Rare footage of a whale shark feeding from a fishing net show just how clever the species is.
By Tiffany Hoy November 29, 2013 Reading Time: 2 Minutes

A STUNNING VIDEO OF a whale shark sneaking a free feed by sucking the fish out of a net has gone viral, with more than 1.3 million hits on YouTube and counting.

The spectacular footage of an adolescent male whale shark gulping down the day’s catch of silverside baitfish was captured by scientists from Conservation International, during an expedition to tag and track the gentle giants in Cendrawasih Bay National Marine Park in Indonesia.

Here the whale sharks have learned to hang out at ‘bagan’ fishing platforms, which use lanterns to lure baitfish into hanging nets, for an easy meal, says Mark Erdmann, a marine biologist with Conservation International, who was on the expedition. “Some of the sharks have become perhaps a bit too friendly and confident with the bagans, such that we are now seeing behaviours we had not previously documented,” he says.

Taking advantage of the trapped fish is a clever way to satisfy their enormous appetite, as whale sharks can grow to nearly 16m and need to consume tons of plankton and small fish a day to support their massive bodies. However, the behaviour isn’t common, as the fishers usually lift their nets clear of the water once the sun rises.

Whale shark feeding behaviour uncommon

“This is not a common occurrence, and generally will only happen when the fishers’ catch is so plentiful that they can’t store all the fish on board and so leave the nets down with the spillover fish inside, tempting the whale shark to poach their catch,” says Mark.

Chowing down on stolen fish from the nets can get the sharks in trouble, as the overly greedy ones can become entangled and trapped.
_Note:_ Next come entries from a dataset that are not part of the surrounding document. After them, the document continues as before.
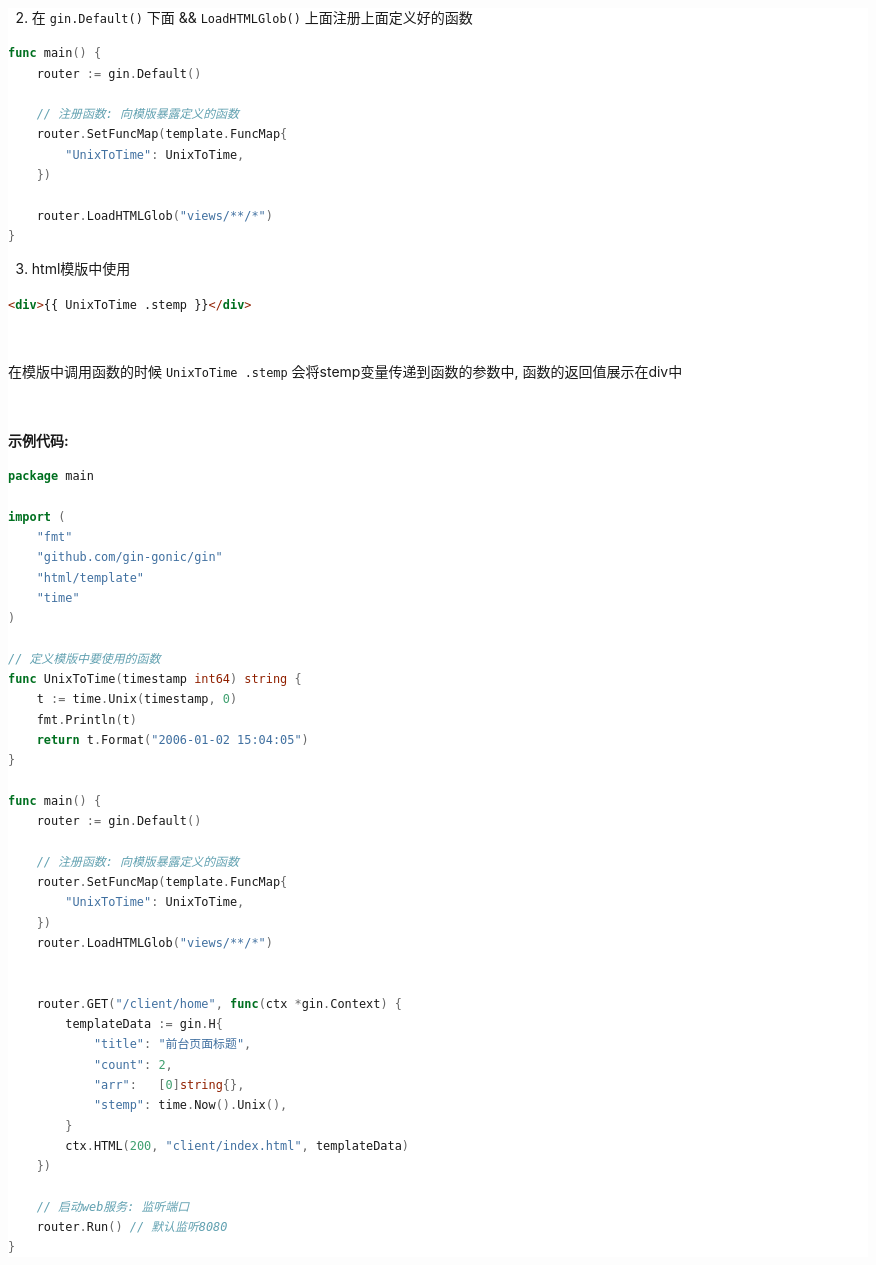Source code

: 2. 在 ``gin.Default()`` 下面 && ``LoadHTMLGlob()`` 上面注册上面定义好的函数
```go
func main() {
	router := gin.Default()

	// 注册函数: 向模版暴露定义的函数
	router.SetFuncMap(template.FuncMap{
		"UnixToTime": UnixToTime,
	})

	router.LoadHTMLGlob("views/**/*")
}
```

3. html模版中使用
```html
<div>{{ UnixToTime .stemp }}</div>
```

<br>

在模版中调用函数的时候 ``UnixToTime .stemp`` 会将stemp变量传递到函数的参数中, 函数的返回值展示在div中

<br>

**示例代码:**  
```go
package main

import (
	"fmt"
	"github.com/gin-gonic/gin"
	"html/template"
	"time"
)

// 定义模版中要使用的函数
func UnixToTime(timestamp int64) string {
	t := time.Unix(timestamp, 0)
	fmt.Println(t)
	return t.Format("2006-01-02 15:04:05")
}

func main() {
	router := gin.Default()

	// 注册函数: 向模版暴露定义的函数
	router.SetFuncMap(template.FuncMap{
		"UnixToTime": UnixToTime,
	})
	router.LoadHTMLGlob("views/**/*")


	router.GET("/client/home", func(ctx *gin.Context) {
		templateData := gin.H{
			"title": "前台页面标题",
			"count": 2,
			"arr":   [0]string{},
			"stemp": time.Now().Unix(),
		}
		ctx.HTML(200, "client/index.html", templateData)
	})

	// 启动web服务: 监听端口
	router.Run() // 默认监听8080
}
```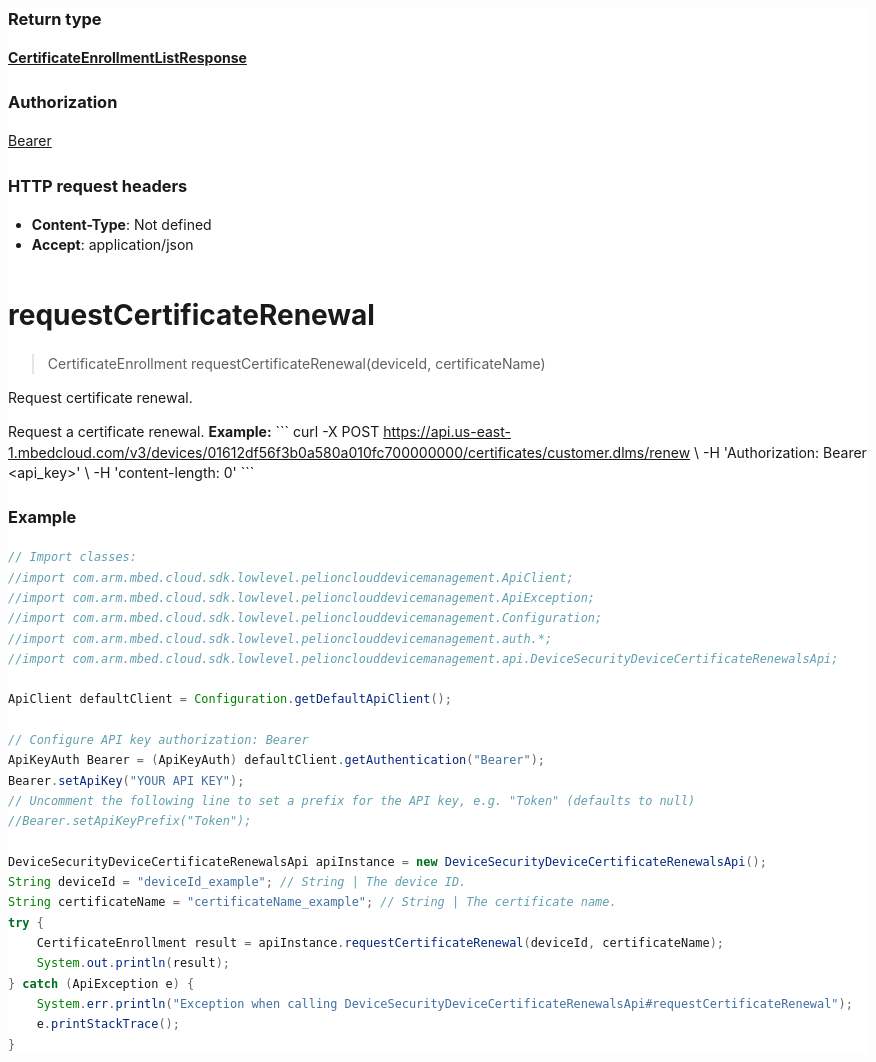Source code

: ### Return type

[**CertificateEnrollmentListResponse**](CertificateEnrollmentListResponse.md)

### Authorization

[Bearer](../README.md#Bearer)

### HTTP request headers

 - **Content-Type**: Not defined
 - **Accept**: application/json

<a name="requestCertificateRenewal"></a>
# **requestCertificateRenewal**
> CertificateEnrollment requestCertificateRenewal(deviceId, certificateName)

Request certificate renewal.

Request a certificate renewal.  **Example:**  &#x60;&#x60;&#x60; curl -X POST https://api.us-east-1.mbedcloud.com/v3/devices/01612df56f3b0a580a010fc700000000/certificates/customer.dlms/renew \\ -H &#39;Authorization: Bearer &lt;api_key&gt;&#39; \\ -H &#39;content-length: 0&#39; &#x60;&#x60;&#x60;

### Example
```java
// Import classes:
//import com.arm.mbed.cloud.sdk.lowlevel.pelionclouddevicemanagement.ApiClient;
//import com.arm.mbed.cloud.sdk.lowlevel.pelionclouddevicemanagement.ApiException;
//import com.arm.mbed.cloud.sdk.lowlevel.pelionclouddevicemanagement.Configuration;
//import com.arm.mbed.cloud.sdk.lowlevel.pelionclouddevicemanagement.auth.*;
//import com.arm.mbed.cloud.sdk.lowlevel.pelionclouddevicemanagement.api.DeviceSecurityDeviceCertificateRenewalsApi;

ApiClient defaultClient = Configuration.getDefaultApiClient();

// Configure API key authorization: Bearer
ApiKeyAuth Bearer = (ApiKeyAuth) defaultClient.getAuthentication("Bearer");
Bearer.setApiKey("YOUR API KEY");
// Uncomment the following line to set a prefix for the API key, e.g. "Token" (defaults to null)
//Bearer.setApiKeyPrefix("Token");

DeviceSecurityDeviceCertificateRenewalsApi apiInstance = new DeviceSecurityDeviceCertificateRenewalsApi();
String deviceId = "deviceId_example"; // String | The device ID.
String certificateName = "certificateName_example"; // String | The certificate name.
try {
    CertificateEnrollment result = apiInstance.requestCertificateRenewal(deviceId, certificateName);
    System.out.println(result);
} catch (ApiException e) {
    System.err.println("Exception when calling DeviceSecurityDeviceCertificateRenewalsApi#requestCertificateRenewal");
    e.printStackTrace();
}
```
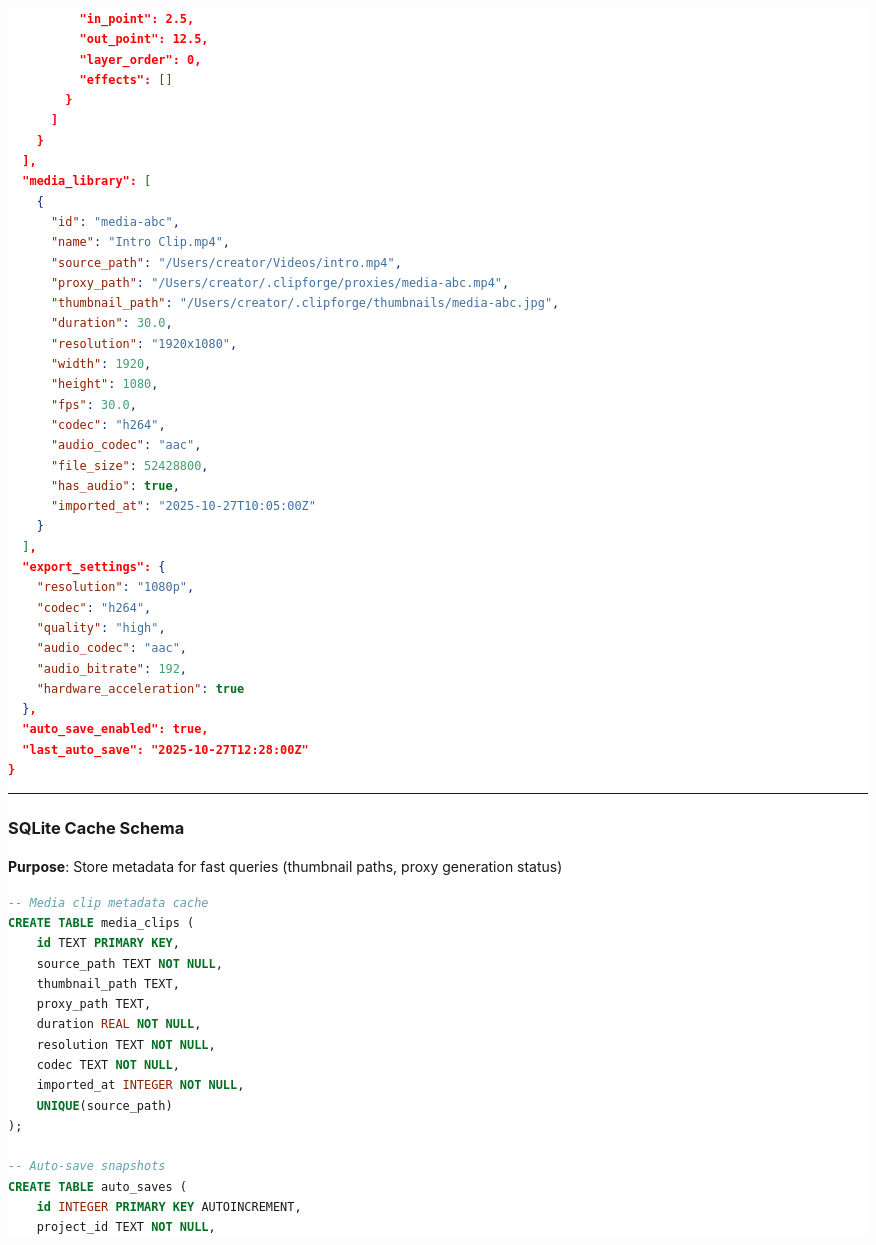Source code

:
 ```json
          "in_point": 2.5,
          "out_point": 12.5,
          "layer_order": 0,
          "effects": []
        }
      ]
    }
  ],
  "media_library": [
    {
      "id": "media-abc",
      "name": "Intro Clip.mp4",
      "source_path": "/Users/creator/Videos/intro.mp4",
      "proxy_path": "/Users/creator/.clipforge/proxies/media-abc.mp4",
      "thumbnail_path": "/Users/creator/.clipforge/thumbnails/media-abc.jpg",
      "duration": 30.0,
      "resolution": "1920x1080",
      "width": 1920,
      "height": 1080,
      "fps": 30.0,
      "codec": "h264",
      "audio_codec": "aac",
      "file_size": 52428800,
      "has_audio": true,
      "imported_at": "2025-10-27T10:05:00Z"
    }
  ],
  "export_settings": {
    "resolution": "1080p",
    "codec": "h264",
    "quality": "high",
    "audio_codec": "aac",
    "audio_bitrate": 192,
    "hardware_acceleration": true
  },
  "auto_save_enabled": true,
  "last_auto_save": "2025-10-27T12:28:00Z"
}
```

---

### SQLite Cache Schema

**Purpose**: Store metadata for fast queries (thumbnail paths, proxy generation status)

```sql
-- Media clip metadata cache
CREATE TABLE media_clips (
    id TEXT PRIMARY KEY,
    source_path TEXT NOT NULL,
    thumbnail_path TEXT,
    proxy_path TEXT,
    duration REAL NOT NULL,
    resolution TEXT NOT NULL,
    codec TEXT NOT NULL,
    imported_at INTEGER NOT NULL,
    UNIQUE(source_path)
);

-- Auto-save snapshots
CREATE TABLE auto_saves (
    id INTEGER PRIMARY KEY AUTOINCREMENT,
    project_id TEXT NOT NULL,
```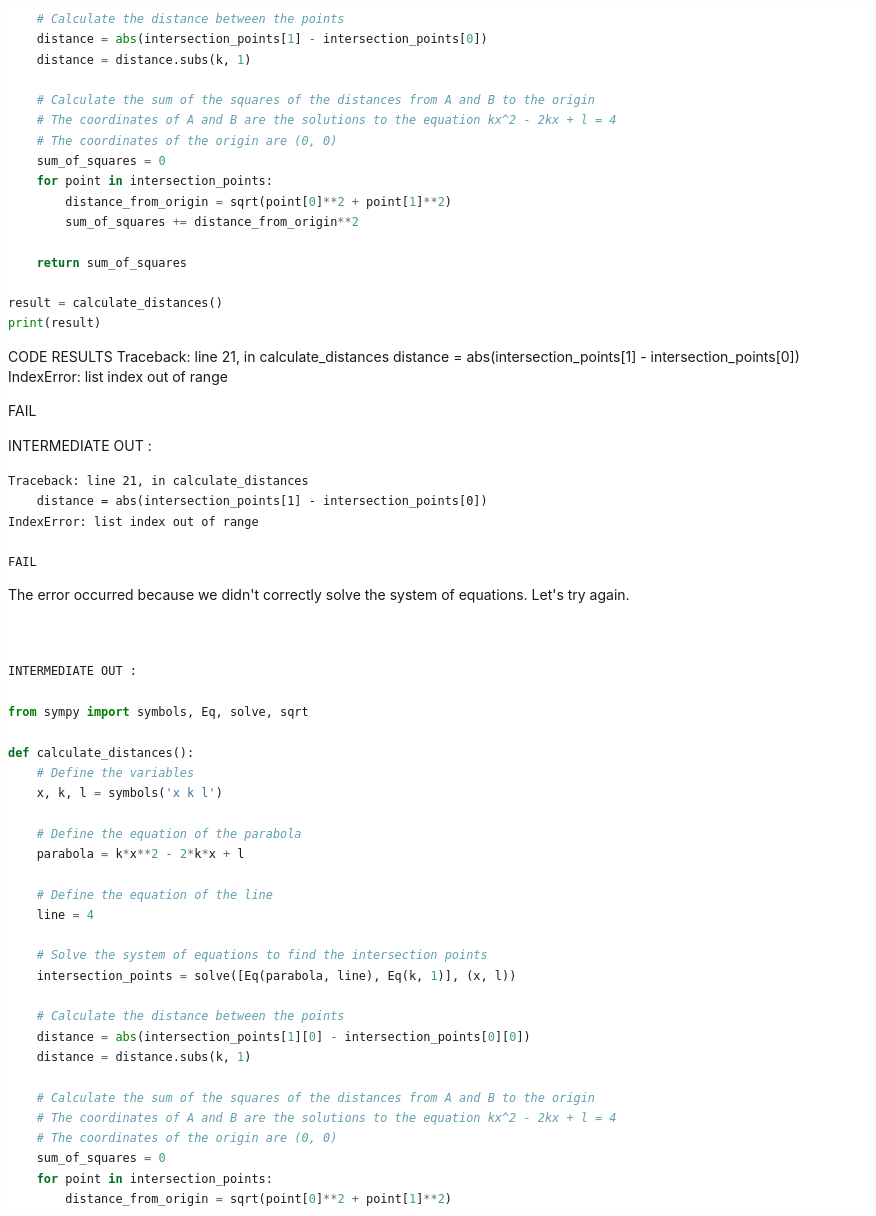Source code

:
 ```python
    # Calculate the distance between the points
    distance = abs(intersection_points[1] - intersection_points[0])
    distance = distance.subs(k, 1)

    # Calculate the sum of the squares of the distances from A and B to the origin
    # The coordinates of A and B are the solutions to the equation kx^2 - 2kx + l = 4
    # The coordinates of the origin are (0, 0)
    sum_of_squares = 0
    for point in intersection_points:
        distance_from_origin = sqrt(point[0]**2 + point[1]**2)
        sum_of_squares += distance_from_origin**2

    return sum_of_squares

result = calculate_distances()
print(result)
```

CODE RESULTS Traceback: line 21, in calculate_distances
    distance = abs(intersection_points[1] - intersection_points[0])
IndexError: list index out of range

FAIL


INTERMEDIATE OUT :
```output
Traceback: line 21, in calculate_distances
    distance = abs(intersection_points[1] - intersection_points[0])
IndexError: list index out of range

FAIL

```
The error occurred because we didn't correctly solve the system of equations. Let's try again.

```python


INTERMEDIATE OUT :

from sympy import symbols, Eq, solve, sqrt

def calculate_distances():
    # Define the variables
    x, k, l = symbols('x k l')

    # Define the equation of the parabola
    parabola = k*x**2 - 2*k*x + l

    # Define the equation of the line
    line = 4

    # Solve the system of equations to find the intersection points
    intersection_points = solve([Eq(parabola, line), Eq(k, 1)], (x, l))

    # Calculate the distance between the points
    distance = abs(intersection_points[1][0] - intersection_points[0][0])
    distance = distance.subs(k, 1)

    # Calculate the sum of the squares of the distances from A and B to the origin
    # The coordinates of A and B are the solutions to the equation kx^2 - 2kx + l = 4
    # The coordinates of the origin are (0, 0)
    sum_of_squares = 0
    for point in intersection_points:
        distance_from_origin = sqrt(point[0]**2 + point[1]**2)
```
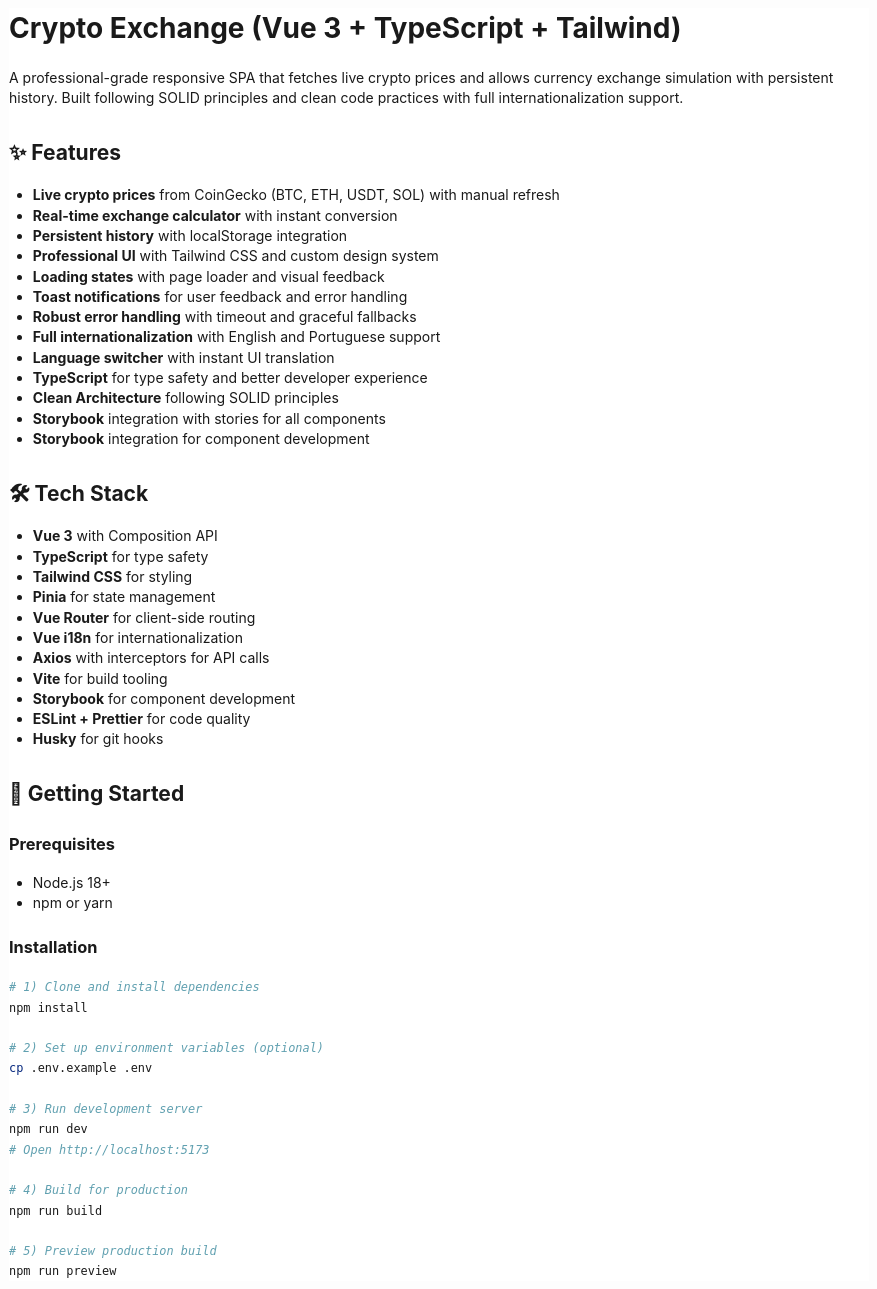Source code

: # Crypto Exchange (Vue 3 + TypeScript + Tailwind)

A professional-grade responsive SPA that fetches live crypto prices and allows currency exchange simulation with persistent history. Built following SOLID principles and clean code practices with full internationalization support.

## ✨ Features

- **Live crypto prices** from CoinGecko (BTC, ETH, USDT, SOL) with manual refresh
- **Real-time exchange calculator** with instant conversion
- **Persistent history** with localStorage integration
- **Professional UI** with Tailwind CSS and custom design system
- **Loading states** with page loader and visual feedback
- **Toast notifications** for user feedback and error handling
- **Robust error handling** with timeout and graceful fallbacks
- **Full internationalization** with English and Portuguese support
- **Language switcher** with instant UI translation
- **TypeScript** for type safety and better developer experience
- **Clean Architecture** following SOLID principles
- **Storybook** integration with stories for all components
- **Storybook** integration for component development

## 🛠 Tech Stack

- **Vue 3** with Composition API
- **TypeScript** for type safety
- **Tailwind CSS** for styling
- **Pinia** for state management
- **Vue Router** for client-side routing
- **Vue i18n** for internationalization
- **Axios** with interceptors for API calls
- **Vite** for build tooling
- **Storybook** for component development
- **ESLint + Prettier** for code quality
- **Husky** for git hooks

## 🚀 Getting Started

### Prerequisites
- Node.js 18+ 
- npm or yarn

### Installation

```bash
# 1) Clone and install dependencies
npm install

# 2) Set up environment variables (optional)
cp .env.example .env

# 3) Run development server
npm run dev
# Open http://localhost:5173

# 4) Build for production
npm run build

# 5) Preview production build
npm run preview

```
The Cendrawasih Bay National Park Authority is currently working with local fishers to redesign the nets.

The endangered species, which are protected in Australian waters, are not thought to be at risk from retaliation by angry fishers, who view them as good luck. “I think if anything they’d probably just be amused at the resourcefulness of the whale sharks to feed on this excess catch,” says Mark.

“I’m delighted that this video has captured the public’s attention, especially if it means that even a fraction of these viewers are now more intrigued by our oceans and may be more inclined to act on their behalf,” he added.